» RECORDS FOR THE TASK:

*-*-*

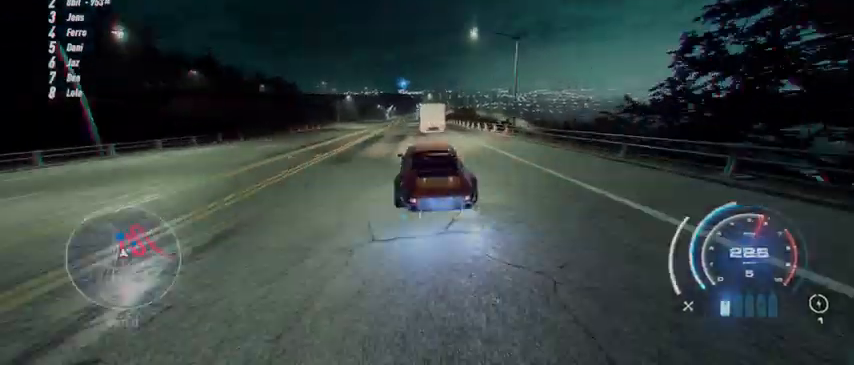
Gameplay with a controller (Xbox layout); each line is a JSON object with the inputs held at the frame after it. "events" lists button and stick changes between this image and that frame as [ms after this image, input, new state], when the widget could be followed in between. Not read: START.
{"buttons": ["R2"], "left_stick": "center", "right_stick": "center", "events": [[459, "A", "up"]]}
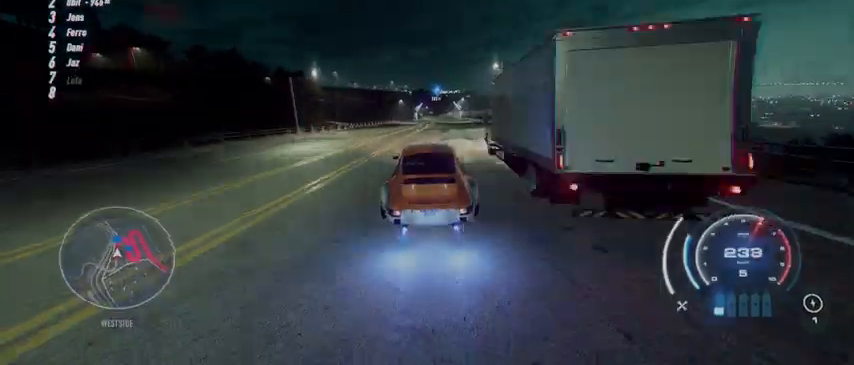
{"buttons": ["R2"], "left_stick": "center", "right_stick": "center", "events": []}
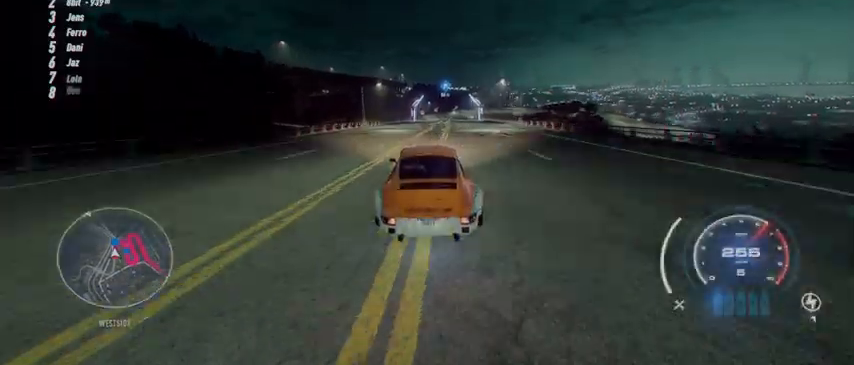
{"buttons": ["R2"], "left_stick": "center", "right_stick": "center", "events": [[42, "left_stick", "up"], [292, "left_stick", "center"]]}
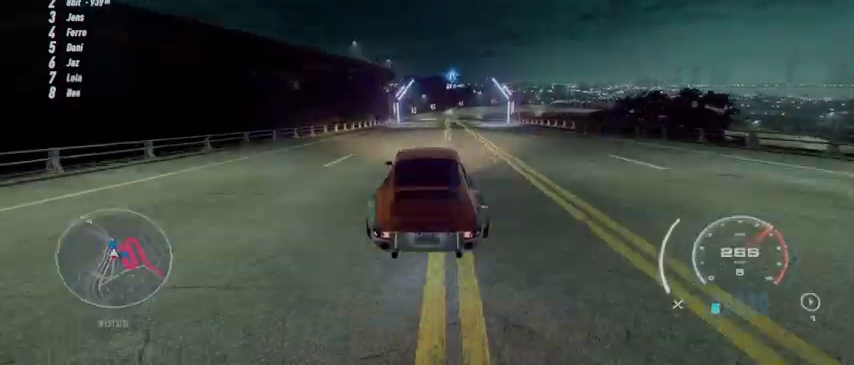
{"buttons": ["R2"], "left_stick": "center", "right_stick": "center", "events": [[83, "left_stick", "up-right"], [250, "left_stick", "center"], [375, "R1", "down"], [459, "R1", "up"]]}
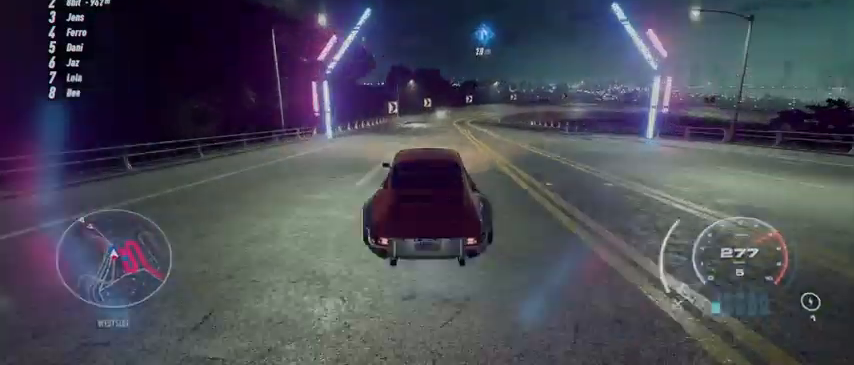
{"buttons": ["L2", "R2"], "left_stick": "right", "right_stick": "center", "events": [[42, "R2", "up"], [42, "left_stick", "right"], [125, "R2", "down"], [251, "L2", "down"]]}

*-*-*

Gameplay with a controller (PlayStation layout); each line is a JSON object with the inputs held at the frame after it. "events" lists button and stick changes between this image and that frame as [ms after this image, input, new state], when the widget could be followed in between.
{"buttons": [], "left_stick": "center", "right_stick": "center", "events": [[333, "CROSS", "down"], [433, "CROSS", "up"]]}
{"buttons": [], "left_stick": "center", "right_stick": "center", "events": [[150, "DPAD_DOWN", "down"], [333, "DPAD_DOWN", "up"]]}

*-*-*

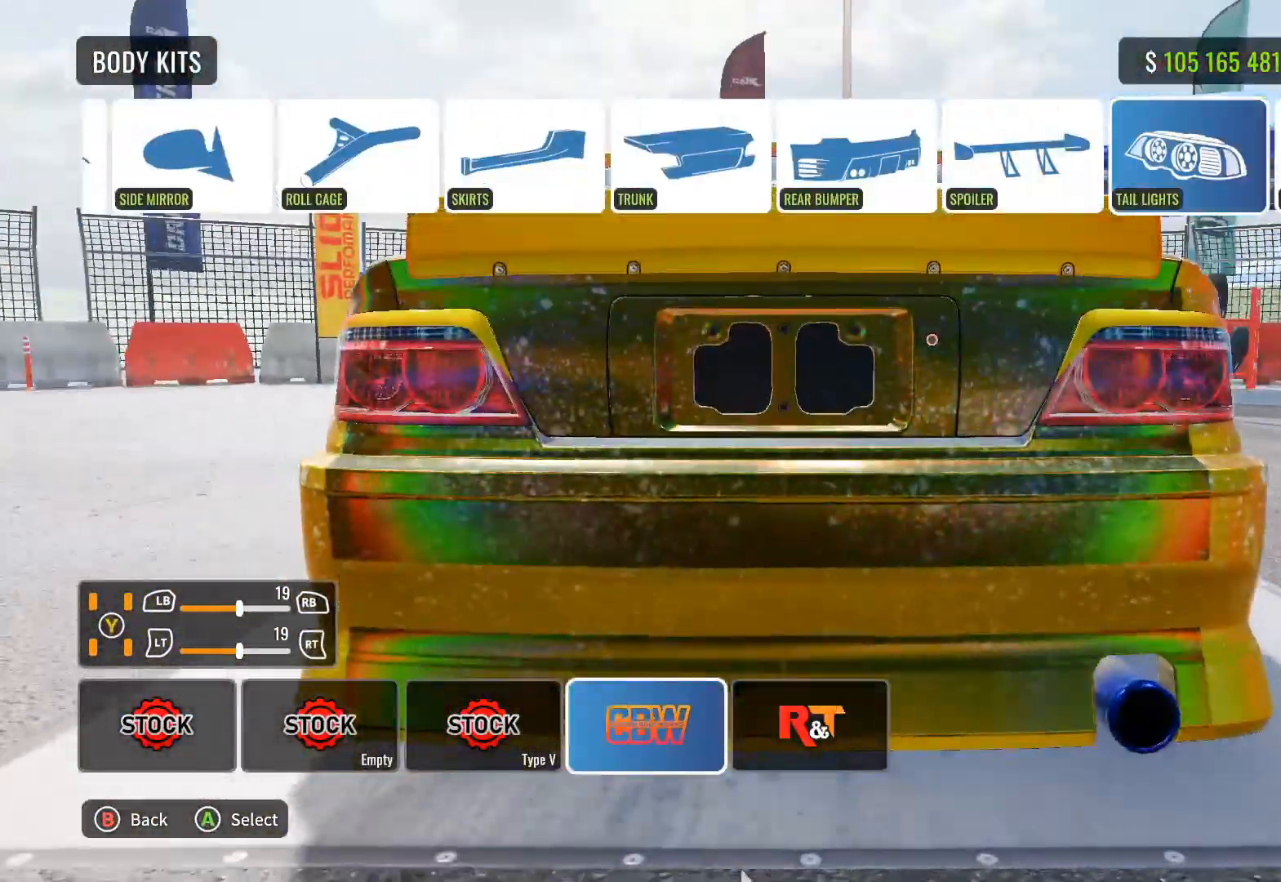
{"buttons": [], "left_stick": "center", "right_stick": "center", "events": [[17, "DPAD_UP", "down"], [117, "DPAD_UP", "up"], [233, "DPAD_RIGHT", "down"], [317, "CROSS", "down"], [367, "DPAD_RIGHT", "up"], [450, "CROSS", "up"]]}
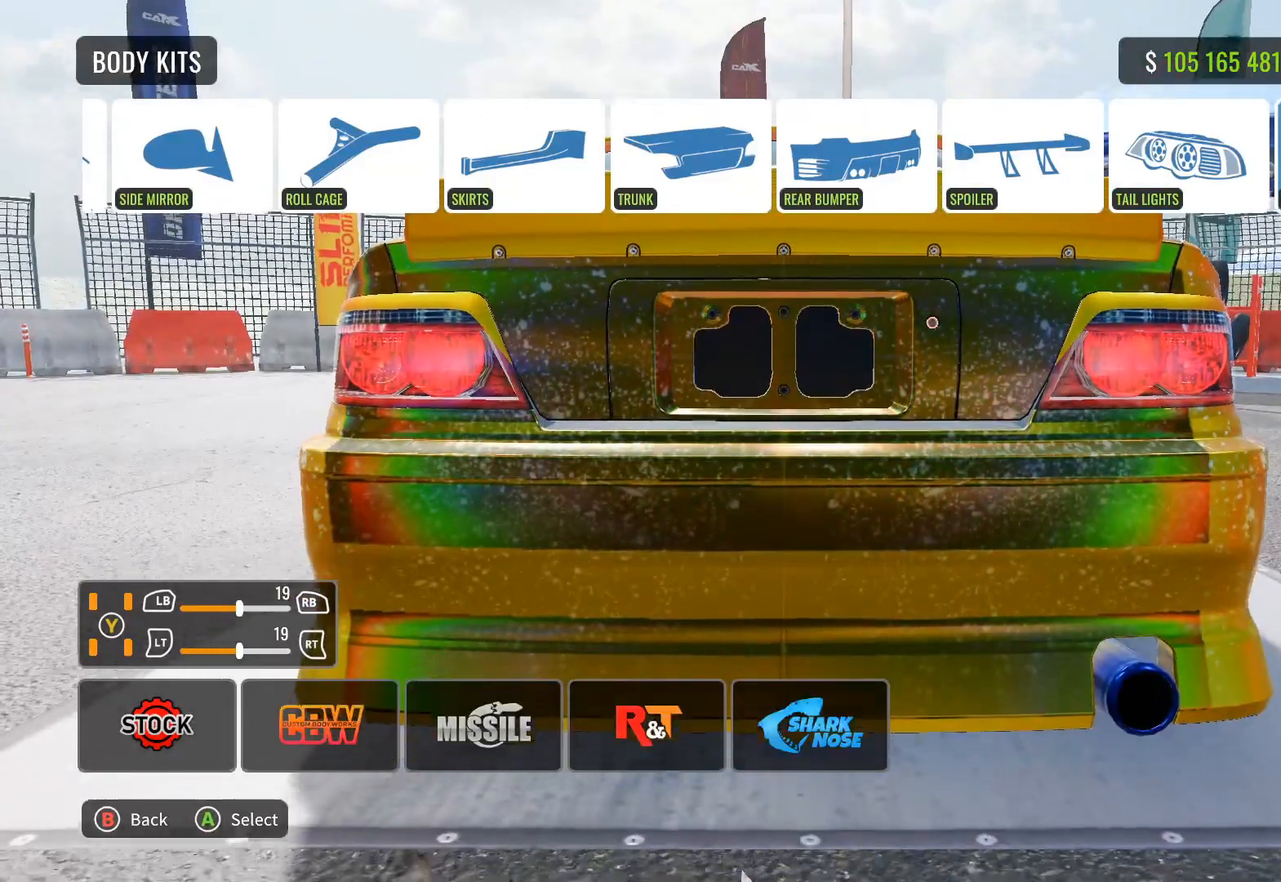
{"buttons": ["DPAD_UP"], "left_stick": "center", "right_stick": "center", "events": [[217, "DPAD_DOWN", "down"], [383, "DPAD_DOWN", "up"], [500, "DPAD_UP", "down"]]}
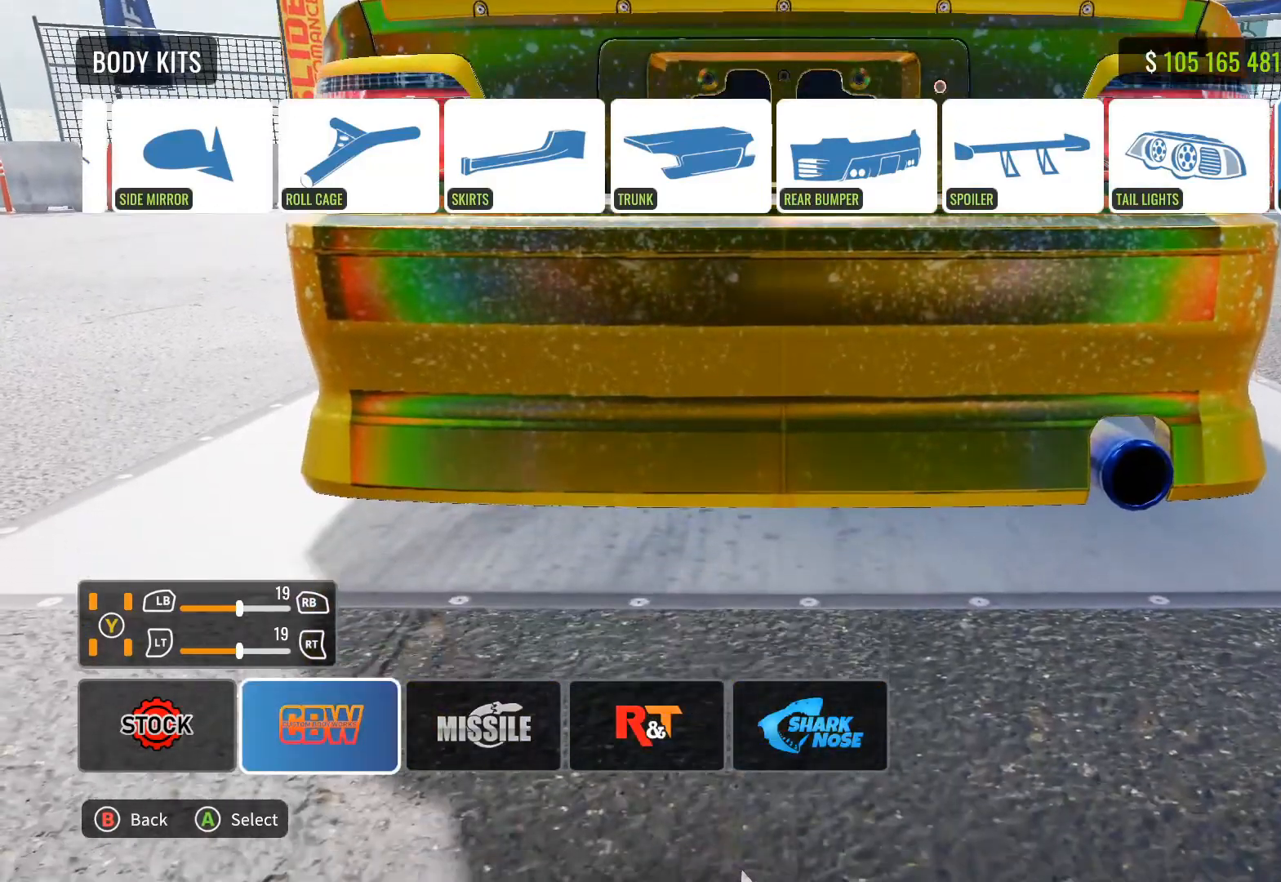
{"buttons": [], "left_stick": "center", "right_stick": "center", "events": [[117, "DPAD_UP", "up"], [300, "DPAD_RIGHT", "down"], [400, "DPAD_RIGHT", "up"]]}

*-*-*

Tally every line in the listing above that contains "with", then state only the total.

» OUTPUT: 2